Brandmauern mit Feuerwiderstand REI 180 müssen vollständig aus Baustoffen der Kategorie RF1 bestehen, z.B. aus Beton, Backstein oder Kalksandstein.

In welchen Fällen Brandmauren oder brandabschnittsbildende Bauteile mit welchem Feuerwiderstand gefordert sind, finden Sie auf «Heureka» unter der jeweiligen Nutzung, z.B. «Landwirtschaft».

Detaillierte Angaben zur Ausführung von Brandmauern gibt die Brandschutzerläuterung 100-15 «Brandmauern» der VKF.

 

Die Beiträge auf dem Forum Brandschutz verschaffen Ihnen einen ersten Überblick. Rechtlich verbindliche Informationen zum obigen Thema finden Sie in der 1-15 «Brandschutznorm» und in den Brandschutzrichtlinien der VKF.

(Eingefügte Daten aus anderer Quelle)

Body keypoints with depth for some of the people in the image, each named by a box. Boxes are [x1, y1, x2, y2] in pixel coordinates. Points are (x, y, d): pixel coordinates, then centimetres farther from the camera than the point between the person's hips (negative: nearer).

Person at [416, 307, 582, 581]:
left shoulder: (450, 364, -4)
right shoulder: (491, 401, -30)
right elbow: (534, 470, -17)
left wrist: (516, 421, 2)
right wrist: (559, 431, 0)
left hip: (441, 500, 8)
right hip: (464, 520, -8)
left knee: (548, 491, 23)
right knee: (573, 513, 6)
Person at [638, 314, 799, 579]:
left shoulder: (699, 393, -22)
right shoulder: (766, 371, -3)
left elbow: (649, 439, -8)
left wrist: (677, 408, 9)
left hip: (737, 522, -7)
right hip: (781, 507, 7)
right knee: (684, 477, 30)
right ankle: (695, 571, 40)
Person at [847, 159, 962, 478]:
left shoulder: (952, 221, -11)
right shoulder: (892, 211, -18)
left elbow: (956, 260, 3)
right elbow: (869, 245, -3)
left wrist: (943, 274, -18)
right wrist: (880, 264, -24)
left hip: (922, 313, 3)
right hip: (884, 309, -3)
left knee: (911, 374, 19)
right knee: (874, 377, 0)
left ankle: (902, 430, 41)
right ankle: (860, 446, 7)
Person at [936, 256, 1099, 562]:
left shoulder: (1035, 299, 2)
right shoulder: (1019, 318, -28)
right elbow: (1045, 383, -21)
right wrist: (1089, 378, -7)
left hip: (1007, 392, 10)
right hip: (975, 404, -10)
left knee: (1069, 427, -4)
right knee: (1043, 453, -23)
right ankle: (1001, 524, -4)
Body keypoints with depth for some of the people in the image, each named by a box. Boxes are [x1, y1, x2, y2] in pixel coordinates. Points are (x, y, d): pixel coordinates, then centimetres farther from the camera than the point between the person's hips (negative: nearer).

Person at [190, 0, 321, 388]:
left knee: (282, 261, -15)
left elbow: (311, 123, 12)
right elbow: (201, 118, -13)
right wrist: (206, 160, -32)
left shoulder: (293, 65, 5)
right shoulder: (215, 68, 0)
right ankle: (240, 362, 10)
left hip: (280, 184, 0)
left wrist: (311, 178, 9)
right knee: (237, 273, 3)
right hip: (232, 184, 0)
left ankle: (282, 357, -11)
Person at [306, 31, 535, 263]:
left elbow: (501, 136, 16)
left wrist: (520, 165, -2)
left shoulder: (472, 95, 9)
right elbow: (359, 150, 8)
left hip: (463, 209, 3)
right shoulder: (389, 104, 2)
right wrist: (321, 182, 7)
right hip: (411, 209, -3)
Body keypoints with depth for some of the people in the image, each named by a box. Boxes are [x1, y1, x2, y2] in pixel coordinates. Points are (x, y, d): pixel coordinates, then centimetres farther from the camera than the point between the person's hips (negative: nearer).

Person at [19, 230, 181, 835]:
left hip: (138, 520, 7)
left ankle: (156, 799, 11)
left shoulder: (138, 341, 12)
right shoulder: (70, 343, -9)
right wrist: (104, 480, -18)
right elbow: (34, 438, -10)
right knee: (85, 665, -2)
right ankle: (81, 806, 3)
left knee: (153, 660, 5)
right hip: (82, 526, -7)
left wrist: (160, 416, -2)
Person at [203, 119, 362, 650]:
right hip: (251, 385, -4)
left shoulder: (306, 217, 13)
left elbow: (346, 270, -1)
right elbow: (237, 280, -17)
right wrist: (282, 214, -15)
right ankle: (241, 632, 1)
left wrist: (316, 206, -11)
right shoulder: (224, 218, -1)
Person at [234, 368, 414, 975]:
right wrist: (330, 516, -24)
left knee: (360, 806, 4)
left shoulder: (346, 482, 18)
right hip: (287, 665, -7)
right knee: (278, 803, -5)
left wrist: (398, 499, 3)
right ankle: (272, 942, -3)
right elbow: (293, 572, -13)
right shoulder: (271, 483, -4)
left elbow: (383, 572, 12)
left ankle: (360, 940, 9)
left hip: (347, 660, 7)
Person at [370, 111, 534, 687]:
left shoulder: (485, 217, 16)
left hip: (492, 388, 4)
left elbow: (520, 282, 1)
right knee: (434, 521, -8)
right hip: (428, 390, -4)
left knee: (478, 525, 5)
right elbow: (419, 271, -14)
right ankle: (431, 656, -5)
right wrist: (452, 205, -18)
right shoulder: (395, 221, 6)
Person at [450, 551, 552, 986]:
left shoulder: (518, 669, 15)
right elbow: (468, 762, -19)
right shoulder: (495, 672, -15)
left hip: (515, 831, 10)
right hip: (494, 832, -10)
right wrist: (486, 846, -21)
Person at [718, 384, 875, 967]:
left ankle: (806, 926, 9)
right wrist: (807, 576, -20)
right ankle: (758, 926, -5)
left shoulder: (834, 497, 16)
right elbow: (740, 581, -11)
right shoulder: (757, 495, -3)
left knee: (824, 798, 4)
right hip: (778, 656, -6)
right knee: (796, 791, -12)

2 Gedanken zu “Brandmauern und ihr Feuerwiderstand”

  1. Hallo,
    Hätte folgende Frage
    Brandmauer wurde bei einem ehemaligen Landwirtschaftlichem Gebäude zwecks Erweiterung Wohnraum durchbrochen.
    Ist diese Maßnahme eigentlich erlaubt ?
    Früher wurde damit der Lagerraum Heuboden vom Wohnhaus getrennt.
    die Brandmauer wurde erst durchbrochen nachdem die Landwirtschaft aufgegeben wurde .
    Der Heuboden ist Leer.

    1. Bitte beachten Sie, dass wir auf dem Forum Brandschutz objektspezifische Fragen nicht abschliessend beantworten können. Bei landwirtschaftlichen Gebäuden muss der Wohn- und der Ökonomietrakt durch eine Brandmauer abgetrennt sein. Wird das Gebäude zu einem reinen Wohngebäude umgebaut, ist es durchaus möglich, dass die Brandmauer aufgehoben werden kann. Ob dies beim beschriebenen Objekt möglich ist, hängt von den objektspezifischen Gegebenheiten ab und wird im Baubewilligungsverfahren geprüft.